Nie udawało się im kolejno w Atenach, Pekinie, Londynie i Rio de Janeiro. Wydawało się, że w Tokio wreszcie przekroczą granicę, na której zatrzymywali się przez 17 lat, niestety, piąty raz przegrali.
Mecz z Francją miał na pewno walory dobrego widowiska: pięć setów, zmienność wyniku, rosnące napięcie, ale z polskiej perspektywy to jednak wyjątkowo gorzka porażka, tym bardziej że drużyna Vitala Heynena prowadziła po trzech setach i dość długo kontrolowała sytuację w czwartym.

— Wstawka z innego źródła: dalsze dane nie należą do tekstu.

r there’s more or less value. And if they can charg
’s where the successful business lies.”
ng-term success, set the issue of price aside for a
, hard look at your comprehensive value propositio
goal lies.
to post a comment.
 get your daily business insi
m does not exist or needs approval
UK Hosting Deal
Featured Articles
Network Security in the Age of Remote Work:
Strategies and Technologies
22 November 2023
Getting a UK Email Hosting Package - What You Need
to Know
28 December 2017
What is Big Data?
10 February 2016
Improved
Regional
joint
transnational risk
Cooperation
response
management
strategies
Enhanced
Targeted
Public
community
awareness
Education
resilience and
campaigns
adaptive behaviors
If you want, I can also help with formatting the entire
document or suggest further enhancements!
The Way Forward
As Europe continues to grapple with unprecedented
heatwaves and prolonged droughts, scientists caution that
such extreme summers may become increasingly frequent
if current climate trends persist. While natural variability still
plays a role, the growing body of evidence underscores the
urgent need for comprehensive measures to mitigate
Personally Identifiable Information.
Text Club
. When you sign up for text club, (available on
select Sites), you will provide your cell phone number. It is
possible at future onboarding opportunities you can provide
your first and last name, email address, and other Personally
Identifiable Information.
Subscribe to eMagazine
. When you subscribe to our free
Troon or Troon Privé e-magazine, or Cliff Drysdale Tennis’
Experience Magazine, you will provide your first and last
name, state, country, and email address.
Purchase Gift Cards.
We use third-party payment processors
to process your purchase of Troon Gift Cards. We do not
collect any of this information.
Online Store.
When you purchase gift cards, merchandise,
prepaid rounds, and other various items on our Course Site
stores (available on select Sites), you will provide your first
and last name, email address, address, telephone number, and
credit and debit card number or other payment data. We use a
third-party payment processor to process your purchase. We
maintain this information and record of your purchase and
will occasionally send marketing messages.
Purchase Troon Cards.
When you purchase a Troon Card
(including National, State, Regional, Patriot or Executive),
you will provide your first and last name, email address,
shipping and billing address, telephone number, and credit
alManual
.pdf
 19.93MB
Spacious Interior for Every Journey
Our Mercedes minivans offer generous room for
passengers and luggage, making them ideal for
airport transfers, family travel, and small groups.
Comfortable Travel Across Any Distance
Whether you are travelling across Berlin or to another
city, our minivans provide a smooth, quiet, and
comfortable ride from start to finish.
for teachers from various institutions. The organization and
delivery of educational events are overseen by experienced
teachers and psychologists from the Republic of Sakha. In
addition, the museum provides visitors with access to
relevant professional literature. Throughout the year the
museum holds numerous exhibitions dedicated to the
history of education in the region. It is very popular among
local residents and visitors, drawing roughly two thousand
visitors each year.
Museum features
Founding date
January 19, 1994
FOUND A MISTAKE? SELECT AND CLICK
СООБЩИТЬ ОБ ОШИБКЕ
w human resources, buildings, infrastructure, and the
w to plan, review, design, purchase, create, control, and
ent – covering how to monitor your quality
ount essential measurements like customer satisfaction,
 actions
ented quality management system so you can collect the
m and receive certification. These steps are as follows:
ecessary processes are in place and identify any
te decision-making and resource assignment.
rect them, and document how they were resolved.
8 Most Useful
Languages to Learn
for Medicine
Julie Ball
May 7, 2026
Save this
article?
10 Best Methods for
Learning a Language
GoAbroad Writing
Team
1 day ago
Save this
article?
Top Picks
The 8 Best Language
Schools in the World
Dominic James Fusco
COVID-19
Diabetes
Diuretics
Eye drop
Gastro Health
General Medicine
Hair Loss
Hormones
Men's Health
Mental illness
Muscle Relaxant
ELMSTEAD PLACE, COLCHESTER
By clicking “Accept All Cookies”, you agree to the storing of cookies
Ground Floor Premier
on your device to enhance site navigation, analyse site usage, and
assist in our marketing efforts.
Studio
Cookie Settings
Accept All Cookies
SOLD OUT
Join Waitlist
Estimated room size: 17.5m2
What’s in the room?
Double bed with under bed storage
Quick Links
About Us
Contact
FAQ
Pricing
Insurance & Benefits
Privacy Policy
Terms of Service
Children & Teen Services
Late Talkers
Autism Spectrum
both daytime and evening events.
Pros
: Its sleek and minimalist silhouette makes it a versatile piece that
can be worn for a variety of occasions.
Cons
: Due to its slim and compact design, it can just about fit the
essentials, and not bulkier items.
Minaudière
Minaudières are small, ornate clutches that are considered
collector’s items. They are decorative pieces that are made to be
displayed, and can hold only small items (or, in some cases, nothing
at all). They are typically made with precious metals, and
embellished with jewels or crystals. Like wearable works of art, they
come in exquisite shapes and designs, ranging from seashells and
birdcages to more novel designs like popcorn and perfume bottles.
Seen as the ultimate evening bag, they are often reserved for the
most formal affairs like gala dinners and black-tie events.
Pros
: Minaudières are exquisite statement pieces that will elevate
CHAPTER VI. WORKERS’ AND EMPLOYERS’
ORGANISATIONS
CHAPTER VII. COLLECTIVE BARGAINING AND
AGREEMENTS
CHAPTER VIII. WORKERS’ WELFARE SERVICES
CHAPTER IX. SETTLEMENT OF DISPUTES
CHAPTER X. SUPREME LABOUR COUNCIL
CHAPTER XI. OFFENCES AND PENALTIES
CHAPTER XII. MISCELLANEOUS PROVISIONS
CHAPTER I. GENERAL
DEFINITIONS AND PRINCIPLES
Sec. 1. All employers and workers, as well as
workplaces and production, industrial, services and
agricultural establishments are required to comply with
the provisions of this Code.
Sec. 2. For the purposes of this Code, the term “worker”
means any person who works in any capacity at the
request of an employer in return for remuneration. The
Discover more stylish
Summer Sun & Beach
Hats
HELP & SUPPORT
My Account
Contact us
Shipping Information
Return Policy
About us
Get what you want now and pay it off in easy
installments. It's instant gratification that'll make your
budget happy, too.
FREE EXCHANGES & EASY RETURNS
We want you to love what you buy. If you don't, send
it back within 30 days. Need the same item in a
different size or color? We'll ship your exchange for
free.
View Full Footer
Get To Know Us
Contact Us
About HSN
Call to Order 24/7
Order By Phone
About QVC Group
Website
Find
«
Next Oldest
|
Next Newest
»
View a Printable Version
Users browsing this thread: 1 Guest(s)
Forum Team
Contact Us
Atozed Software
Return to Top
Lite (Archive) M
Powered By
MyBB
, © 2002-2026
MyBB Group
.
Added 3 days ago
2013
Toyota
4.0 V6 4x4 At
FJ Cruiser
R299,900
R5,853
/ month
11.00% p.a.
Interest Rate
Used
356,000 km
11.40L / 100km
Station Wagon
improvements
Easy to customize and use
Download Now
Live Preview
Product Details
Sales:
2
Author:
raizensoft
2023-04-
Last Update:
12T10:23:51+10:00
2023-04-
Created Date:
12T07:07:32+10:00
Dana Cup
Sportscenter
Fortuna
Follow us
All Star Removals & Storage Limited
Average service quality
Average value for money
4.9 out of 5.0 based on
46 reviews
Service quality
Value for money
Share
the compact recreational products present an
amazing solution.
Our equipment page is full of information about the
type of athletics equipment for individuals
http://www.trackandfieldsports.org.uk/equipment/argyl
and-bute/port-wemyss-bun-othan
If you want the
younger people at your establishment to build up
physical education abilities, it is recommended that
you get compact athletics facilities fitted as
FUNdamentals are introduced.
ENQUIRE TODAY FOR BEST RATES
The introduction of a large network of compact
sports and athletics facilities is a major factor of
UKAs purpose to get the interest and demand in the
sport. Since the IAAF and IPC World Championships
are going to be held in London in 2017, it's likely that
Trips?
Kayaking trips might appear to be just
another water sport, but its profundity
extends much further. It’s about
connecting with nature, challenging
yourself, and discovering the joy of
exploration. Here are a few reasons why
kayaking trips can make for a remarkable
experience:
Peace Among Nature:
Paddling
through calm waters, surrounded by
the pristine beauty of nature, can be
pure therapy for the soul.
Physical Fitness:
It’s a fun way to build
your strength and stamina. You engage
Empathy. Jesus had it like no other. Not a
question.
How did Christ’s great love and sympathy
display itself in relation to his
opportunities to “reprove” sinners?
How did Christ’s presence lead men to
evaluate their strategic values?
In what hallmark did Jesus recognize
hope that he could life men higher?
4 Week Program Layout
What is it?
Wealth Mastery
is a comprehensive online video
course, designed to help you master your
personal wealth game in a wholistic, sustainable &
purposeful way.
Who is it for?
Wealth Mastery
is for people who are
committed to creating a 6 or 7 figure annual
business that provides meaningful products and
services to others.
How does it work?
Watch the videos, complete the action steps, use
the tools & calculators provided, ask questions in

Można się zgodzić z zawiedzionym trenerem, który mówił do kamer telewizyjnych, że rywali ośmieliła najbardziej końcówka tego seta, w której Polska za łatwo oddała kilka punktów. Wyrównanie stanu spotkania zawsze bardziej uskrzydla tych, którzy gonią.
Mieliśmy nadzieję
Były w tym ćwierćfinale chwile dające nadzieję na awans. Heynen postawił na pierwszą szóstkę, którą w miarę łatwo było wymyślić: Wilfredo Leon i Michał Kubiak jako przyjmujący, Bartosz Kurek jako atakujący, na środku bloku Jakub Kochanowski i Mateusz Bieniek, rozgrywał Fabian Drzyzga, co do libero wyboru nie było: Paweł Zatorski jest w Tokio bez zmiennika.
Pierwszy set wyszedł im niemal bezbłędnie. Kubiak oszukiwał francuski blok i bronił jak nikt, Leon i Kurek na skrzydłach rozbijali każdy układ rąk. Trener Francuzów Laurent Tillie musiał brać czas raz i drugi, by coś zrobić z rosnącymi problemami.